Male of the Species includes the Pushcart Award-winning story, "Sabor a Mi," in which an elderly Hispanic man journeys to New Mexico for his daughter's second wedding, musing along the way about how his children have acclimated to American ways. Particularly unsettling for him is the fact that his daughter is marrying another woman—a detail he is too embarrassed to divulge to his driver. Instead, he lies and pretends that he is on his way to a funeral. In "An Artist at Work," Russell, an African American dentist, doesn't know what to do when his adolescent son, Anthony, starts creating art works that include burning a cross on the family's suburban front lawn. An adult son must come to terms with his violently psychotic father in "Free Spirits." "Reception" describes a scenario in which a son, trying to interest his widowed father in a neighbor who has been recently divorced, forges notes between them. In the title story, a science teacher in West Texas confronts a dilemma when the school's star quarterback gets failing grades. Should he flunk the student, or succumb to pressure to pass him?
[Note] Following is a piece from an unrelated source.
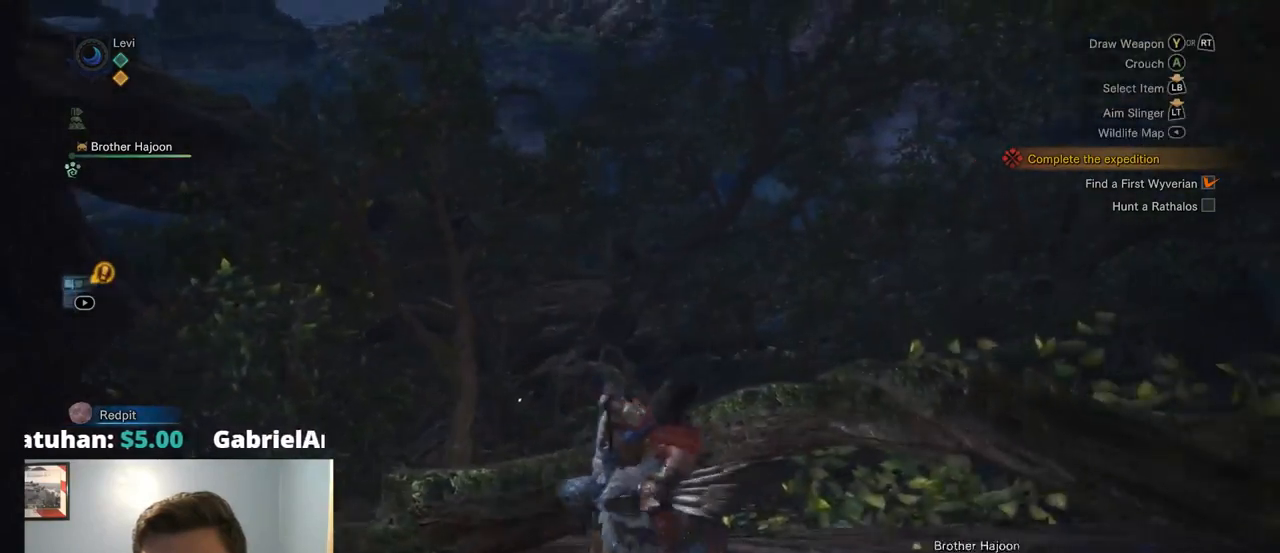
{"buttons": ["R1"], "left_stick": "right", "right_stick": "center", "events": [[367, "R1", "down"], [500, "right_stick", "center"]]}
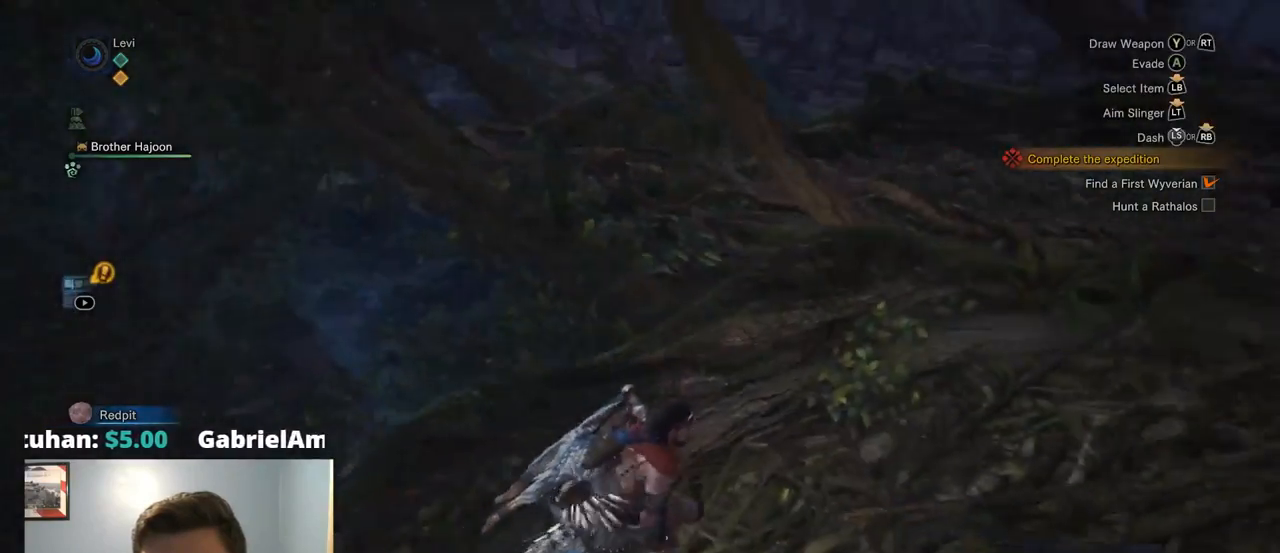
{"buttons": ["R1"], "left_stick": "right", "right_stick": "center", "events": []}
Noting that this story employs predictable plot elements, Philadelphia City Paper Web site contributor Patrick Rapa observed that, more often in the collection, Mindt reworks familiar scenarios to effect resolutions that are "sublime."
Durham, North Carolina, Independent Weekly Web site reviewer Adam Sobsey expressed similar praise for the book. "Mindt repeatedly draws from [literature's] oldest wells," he wrote, but even when these plot devices seem overly convenient, "you don't get the feeling that his writing is lazy or narrow or complacent." Noting the wide appeal of Mindt's work, which aims to attract a universal audience, Sobsey ventured that Mindt's writing is "a little naïve and a lot ambitious," and is distinguished by the author's naturally fluent narrative style and genuine interest in his characters. Though the critic felt that, at times, Mindt's interest in breadth worked against him, forcing him to imagine his characters' feelings rather than truly know them, Sobsey hailed the author as a seeker with a boundless enthusiasm for life that he wants to share with all the world.
BIOGRAPHICAL AND CRITICAL SOURCES:
Entertainment Weekly, April 27, 2007, Jeff Labrecque, review of Male of the Species, p. 144.
Kirkus Reviews, April 1, 2007, review of Male of the Species,.
Publishers Weekly, March 5, 2007, review of Male of the Species, p. 41.